Responsibility for avoiding obesity and dental decay may be individual, but the profits of the sugar industry are corporate. The American Sugar Alliance (“backing America’s beet, cane and corn farmers”) estimates that sugar and corn sweeteners combined generate $21bn dollars of economic activity in 42 US states, annually. Around 372,000 jobs are reliant on this industry, which releases into the US food supply 65 pounds of sugar per person each year. The US has found a way of making its surplus of grain profitable, converting it into sweeteners, and is self-sufficient in sugars. The UK subsidises beet farmers and exports sugar on the world market, competing with third world producers and driving prices down.
Given all this, it is not surprising that the industry is fighting to maintain sugar consumption. And it is entirely predictable that the industry should gain entry to WHO scientific debate through the International Life Sciences Institute (founded by Coca-Cola, Pepsi-Cola and other food giants), funding research on the one hand and lobbying hard through organisations like the Sugar Association and the National Soft Drinks Association on the other. Of course, diversification of agricultural production away from sugars in the US and the UK would be healthier for the population and allow third world countries to produce the sugar that is needed, but would be unthinkable to commercial interests.

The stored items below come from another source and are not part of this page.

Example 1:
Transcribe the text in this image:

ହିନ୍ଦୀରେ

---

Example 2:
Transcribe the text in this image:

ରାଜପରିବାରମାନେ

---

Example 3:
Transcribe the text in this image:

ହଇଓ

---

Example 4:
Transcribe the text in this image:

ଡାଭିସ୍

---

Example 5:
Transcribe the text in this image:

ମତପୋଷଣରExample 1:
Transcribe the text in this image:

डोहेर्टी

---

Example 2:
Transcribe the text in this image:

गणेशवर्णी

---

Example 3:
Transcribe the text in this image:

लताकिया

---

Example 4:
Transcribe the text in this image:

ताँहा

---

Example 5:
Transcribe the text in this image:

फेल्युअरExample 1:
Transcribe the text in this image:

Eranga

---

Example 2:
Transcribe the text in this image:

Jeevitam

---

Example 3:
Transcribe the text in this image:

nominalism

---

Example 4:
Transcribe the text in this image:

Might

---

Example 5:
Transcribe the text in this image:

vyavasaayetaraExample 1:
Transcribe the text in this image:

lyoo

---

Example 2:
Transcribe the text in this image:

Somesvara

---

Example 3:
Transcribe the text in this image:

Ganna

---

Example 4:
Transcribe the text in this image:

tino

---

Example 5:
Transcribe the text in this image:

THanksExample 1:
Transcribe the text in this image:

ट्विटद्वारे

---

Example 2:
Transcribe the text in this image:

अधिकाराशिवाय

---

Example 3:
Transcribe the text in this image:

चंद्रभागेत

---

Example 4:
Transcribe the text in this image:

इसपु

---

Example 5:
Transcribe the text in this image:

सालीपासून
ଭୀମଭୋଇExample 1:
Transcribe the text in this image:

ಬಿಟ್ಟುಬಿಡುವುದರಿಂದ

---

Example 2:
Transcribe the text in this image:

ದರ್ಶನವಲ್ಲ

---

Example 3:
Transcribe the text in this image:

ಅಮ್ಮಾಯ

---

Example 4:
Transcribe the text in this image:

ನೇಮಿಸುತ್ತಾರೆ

WHO has encountered the sugar industry before, with a report published in 1990, and saw off the commercial lobby then, but the industry’s power is greater now. Will WHO be able to maintain its scientific objectivity? The political power of the sugars industry is formidable, says Professor Sheiham. The Tory party lost the industry’s financial backing in the early 1990s when it failed to block expert reports on healthy eating that urged lower sugar consumption, and he has even encountered a Labour Co-op MP anxious about the commercial implications of healthy living advice. When you hear a politician or a professional disparage efforts to control over-consumption of sugars, he suggests you ask about their connection to the industry.